Publik perlu melihat secara holistik semua proses yang berlangsung sehingga tidak ada koruptor yang berpura-pura menjadi "Rabi" dengan berpura-pura berniat suci memperjuangkan nasib anak bangsa dan mencuci tangan dalam kasus ini serta mempersembahkan sosok-sosok tertentu menjadi tumbal dari fenomena spiral memakan uang rakyat.

Titik tolak pemahaman publik atas kasus ini harus bertolak bukan hanya dari para tokoh-tokoh partai yang kini telah jadi tersangka tetapi juga ada pihak-pihak lain yang harus bertanggung jawab dengan menggelembungnya anggaran ini mulai dari Konsultan Perencana,  Badan Anggaran DPR (Banggar), Jajaran Kemenpora, Komisi X DPR, Kemenkeu, Bappenas dan BI yang menggelontorkan Dana.

Hal ini penting agar nyanyian bekas bendahara umum Partai Demokrat itu mengungkapkan anggaran proyek bernilai Rp 1,5 triliun itu menjadi bancakan partainya tidak dilihat sebagai pelaku utama saja akan tetapi bagaimana praktek kolaborasi sempurna yang tersusun secara terencana dan sistemik .

Menurut Nazaruddin sendiri sekitar Rp. 50 miliar dari anggaran itu digunakan untuk pemenangan Anas Urbaningrum sebagai ketua umum Partai Demokrat pada kongres di Bandung, Mei 2010, dan untuk persiapan pencalonan Anas sebagai presiden pada 2014. Anas, yang pernah berkongsi dengan Nazaruddin di beberapa perusahaan, sudah berkali-kali membantah tudingan Nazaruddin.

Sementara Nazaruddin menuding bahwa mantan koleganya tersebut menerima uang setidaknya Rp. 10 miliar dari proyek P3SON Hambalang, sedangkan pihak-pihak lain juga menerima uang dalam jumlah berbeda.

"Uang Rp. 100 miliar itu kesepakatan antara Anas Urbaningrum dengan PT. Adhi Karya, sebanyak  Rp. 50 miliar untuk Anas, Rp. 10 miliar buat Mirwan (Amir) dan Olly (Dodokambey), Rp. 10 miliar untuk Mahyuddin, Rp. 5 miliar buat Mukhayat (mantan deputi menteri BUMN), Rp. 5 miliar untuk Wafid (mantan Sekretaris Menpora), dan Rp. 20 miliar untuk Menpora," kata Nazaruddin pada Rabu (7/11).
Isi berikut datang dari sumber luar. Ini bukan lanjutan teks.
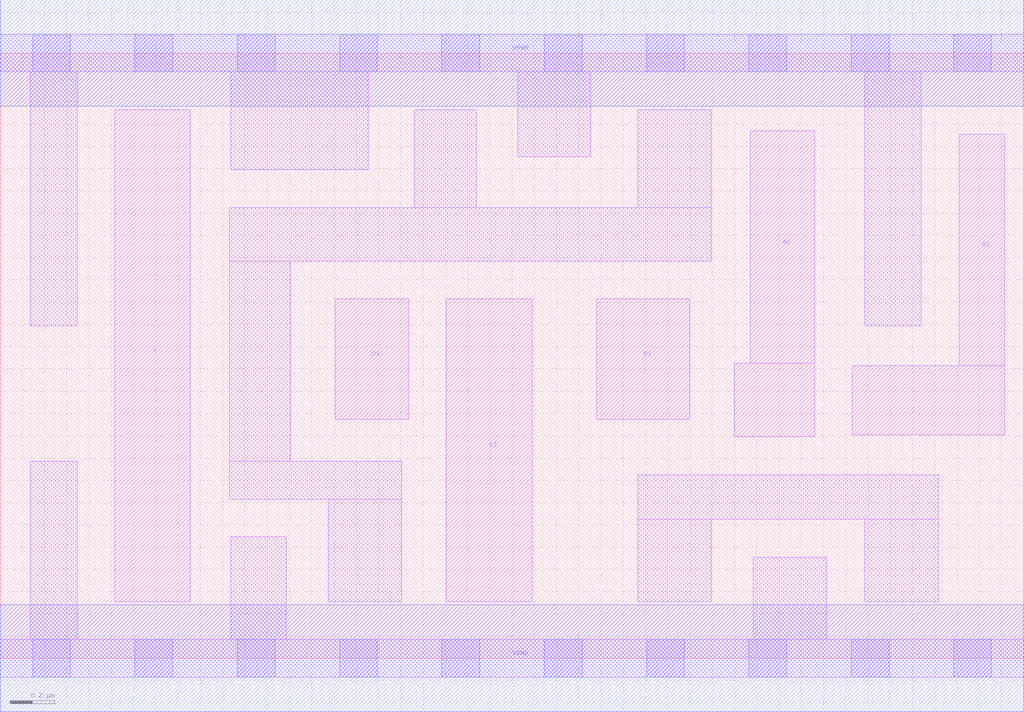
<source format=lef>
# Copyright 2020 The SkyWater PDK Authors
#
# Licensed under the Apache License, Version 2.0 (the "License");
# you may not use this file except in compliance with the License.
# You may obtain a copy of the License at
#
#     https://www.apache.org/licenses/LICENSE-2.0
#
# Unless required by applicable law or agreed to in writing, software
# distributed under the License is distributed on an "AS IS" BASIS,
# WITHOUT WARRANTIES OR CONDITIONS OF ANY KIND, either express or implied.
# See the License for the specific language governing permissions and
# limitations under the License.
#
# SPDX-License-Identifier: Apache-2.0

VERSION 5.7 ;
  NAMESCASESENSITIVE ON ;
  NOWIREEXTENSIONATPIN ON ;
  DIVIDERCHAR "/" ;
  BUSBITCHARS "[]" ;
UNITS
  DATABASE MICRONS 200 ;
END UNITS
MACRO sky130_fd_sc_hd__o2111a_2
  CLASS CORE ;
  SOURCE USER ;
  FOREIGN sky130_fd_sc_hd__o2111a_2 ;
  ORIGIN  0.000000  0.000000 ;
  SIZE  4.600000 BY  2.720000 ;
  SYMMETRY X Y R90 ;
  SITE unithd ;
  PIN A1
    ANTENNAGATEAREA  0.247500 ;
    DIRECTION INPUT ;
    USE SIGNAL ;
    PORT
      LAYER li1 ;
        RECT 3.830000 1.005000 4.515000 1.315000 ;
        RECT 4.310000 1.315000 4.515000 2.355000 ;
    END
  END A1
  PIN A2
    ANTENNAGATEAREA  0.247500 ;
    DIRECTION INPUT ;
    USE SIGNAL ;
    PORT
      LAYER li1 ;
        RECT 3.300000 0.995000 3.660000 1.325000 ;
        RECT 3.370000 1.325000 3.660000 2.370000 ;
    END
  END A2
  PIN B1
    ANTENNAGATEAREA  0.247500 ;
    DIRECTION INPUT ;
    USE SIGNAL ;
    PORT
      LAYER li1 ;
        RECT 2.680000 1.075000 3.100000 1.615000 ;
    END
  END B1
  PIN C1
    ANTENNAGATEAREA  0.247500 ;
    DIRECTION INPUT ;
    USE SIGNAL ;
    PORT
      LAYER li1 ;
        RECT 2.005000 0.255000 2.390000 1.615000 ;
    END
  END C1
  PIN D1
    ANTENNAGATEAREA  0.247500 ;
    DIRECTION INPUT ;
    USE SIGNAL ;
    PORT
      LAYER li1 ;
        RECT 1.505000 1.075000 1.835000 1.615000 ;
    END
  END D1
  PIN X
    ANTENNADIFFAREA  0.462000 ;
    DIRECTION OUTPUT ;
    USE SIGNAL ;
    PORT
      LAYER li1 ;
        RECT 0.515000 0.255000 0.855000 2.465000 ;
    END
  END X
  PIN VGND
    DIRECTION INOUT ;
    SHAPE ABUTMENT ;
    USE GROUND ;
    PORT
      LAYER met1 ;
        RECT 0.000000 -0.240000 4.600000 0.240000 ;
    END
  END VGND
  PIN VPWR
    DIRECTION INOUT ;
    SHAPE ABUTMENT ;
    USE POWER ;
    PORT
      LAYER met1 ;
        RECT 0.000000 2.480000 4.600000 2.960000 ;
    END
  END VPWR
  OBS
    LAYER li1 ;
      RECT 0.000000 -0.085000 4.600000 0.085000 ;
      RECT 0.000000  2.635000 4.600000 2.805000 ;
      RECT 0.135000  0.085000 0.345000 0.885000 ;
      RECT 0.135000  1.495000 0.345000 2.635000 ;
      RECT 1.030000  0.715000 1.805000 0.885000 ;
      RECT 1.030000  0.885000 1.305000 1.785000 ;
      RECT 1.030000  1.785000 3.195000 2.025000 ;
      RECT 1.035000  0.085000 1.285000 0.545000 ;
      RECT 1.035000  2.195000 1.655000 2.635000 ;
      RECT 1.475000  0.255000 1.805000 0.715000 ;
      RECT 1.860000  2.025000 2.140000 2.465000 ;
      RECT 2.325000  2.255000 2.655000 2.635000 ;
      RECT 2.865000  0.255000 3.195000 0.625000 ;
      RECT 2.865000  0.625000 4.215000 0.825000 ;
      RECT 2.865000  2.025000 3.195000 2.465000 ;
      RECT 3.385000  0.085000 3.715000 0.455000 ;
      RECT 3.885000  0.255000 4.215000 0.625000 ;
      RECT 3.885000  1.495000 4.140000 2.635000 ;
    LAYER mcon ;
      RECT 0.145000 -0.085000 0.315000 0.085000 ;
      RECT 0.145000  2.635000 0.315000 2.805000 ;
      RECT 0.605000 -0.085000 0.775000 0.085000 ;
      RECT 0.605000  2.635000 0.775000 2.805000 ;
      RECT 1.065000 -0.085000 1.235000 0.085000 ;
      RECT 1.065000  2.635000 1.235000 2.805000 ;
      RECT 1.525000 -0.085000 1.695000 0.085000 ;
      RECT 1.525000  2.635000 1.695000 2.805000 ;
      RECT 1.985000 -0.085000 2.155000 0.085000 ;
      RECT 1.985000  2.635000 2.155000 2.805000 ;
      RECT 2.445000 -0.085000 2.615000 0.085000 ;
      RECT 2.445000  2.635000 2.615000 2.805000 ;
      RECT 2.905000 -0.085000 3.075000 0.085000 ;
      RECT 2.905000  2.635000 3.075000 2.805000 ;
      RECT 3.365000 -0.085000 3.535000 0.085000 ;
      RECT 3.365000  2.635000 3.535000 2.805000 ;
      RECT 3.825000 -0.085000 3.995000 0.085000 ;
      RECT 3.825000  2.635000 3.995000 2.805000 ;
      RECT 4.285000 -0.085000 4.455000 0.085000 ;
      RECT 4.285000  2.635000 4.455000 2.805000 ;
  END
END sky130_fd_sc_hd__o2111a_2

</source>
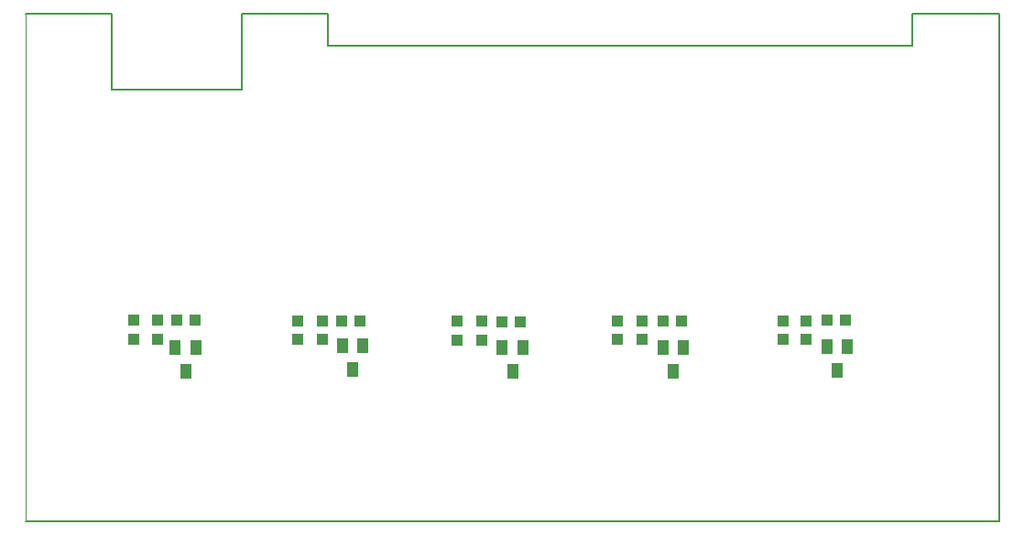
<source format=gbp>
G75*
%MOIN*%
%OFA0B0*%
%FSLAX25Y25*%
%IPPOS*%
%LPD*%
%AMOC8*
5,1,8,0,0,1.08239X$1,22.5*
%
%ADD10C,0.00591*%
%ADD11C,0.00394*%
%ADD12R,0.03937X0.05512*%
%ADD13R,0.04331X0.03937*%
%ADD14R,0.03937X0.04331*%
D10*
X0001394Y0004890D02*
X0355724Y0004890D01*
X0355724Y0189929D01*
X0324228Y0189929D01*
X0324228Y0178118D01*
X0111630Y0178118D01*
X0111630Y0189929D01*
X0080134Y0189929D01*
X0080134Y0162370D01*
X0032890Y0162370D01*
X0032890Y0189929D01*
X0001394Y0189929D01*
D11*
X0001394Y0004890D01*
D12*
X0059772Y0059772D03*
X0063512Y0068433D03*
X0056031Y0068433D03*
X0116780Y0068827D03*
X0124260Y0068827D03*
X0120520Y0060165D03*
X0175024Y0068252D03*
X0182504Y0068252D03*
X0178764Y0059591D03*
X0233496Y0068244D03*
X0240976Y0068244D03*
X0237236Y0059583D03*
X0293197Y0068646D03*
X0300677Y0068646D03*
X0296937Y0059984D03*
D13*
X0285654Y0071394D03*
X0285654Y0078087D03*
X0225976Y0078031D03*
X0225976Y0071339D03*
X0167543Y0071094D03*
X0167543Y0077787D03*
X0109457Y0077976D03*
X0109457Y0071283D03*
X0049402Y0071433D03*
X0049402Y0078126D03*
D14*
X0056402Y0078118D03*
X0063094Y0078118D03*
X0040866Y0078126D03*
X0040866Y0071433D03*
X0100528Y0071283D03*
X0100528Y0077976D03*
X0116638Y0077843D03*
X0123331Y0077843D03*
X0158614Y0077787D03*
X0158614Y0071094D03*
X0174724Y0077606D03*
X0181417Y0077606D03*
X0217047Y0077898D03*
X0217047Y0071205D03*
X0233504Y0077787D03*
X0240197Y0077787D03*
X0277118Y0078087D03*
X0277118Y0071394D03*
X0293071Y0078189D03*
X0299764Y0078189D03*
M02*

</source>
Nazaruddin mengungkapkan, Mahyuddin berperan dalam mengamankan penganggaran proyek Hambalang di Komisi X DPR.

Meski diterpa kasus korupsi namun tokoh-tokoh yang dianggap sebagai "Panglima dan Jajaran Pelaksana” dalam kasus ini masih belum secara detail terungkap. Ini menjadi hal utama yang harus menjadi titik pergumulan para pemegang kebijakan di negeri ini untuk mengusutnya.

Karena skenario memakan uang rakyat ini sudah mulai dari awal dengan memanfaatkan amanah Konstitusi UUD 1945 pada amandemen keempat (18 Agustus 2002) Pasal 31 ayat 4 menyatakan negara memprioritaskan anggaran pendidikan sekurang-kurangnya 20 % dari APBN serta dari APBD untuk memenuhi kebutuhan penyelenggaraan pendidikan nasional. Kemudian pemerintah menindaklanjuti dengan membuat UU No. 20 Tahun 2003 tentang Pendidikan Nasional. Entah apa jadinya andai sekolah megah ini sudah berdiri. Apakah korupsi yang mengintai dunia pendidikan  juga nanti akan semakin menjadi-jadi?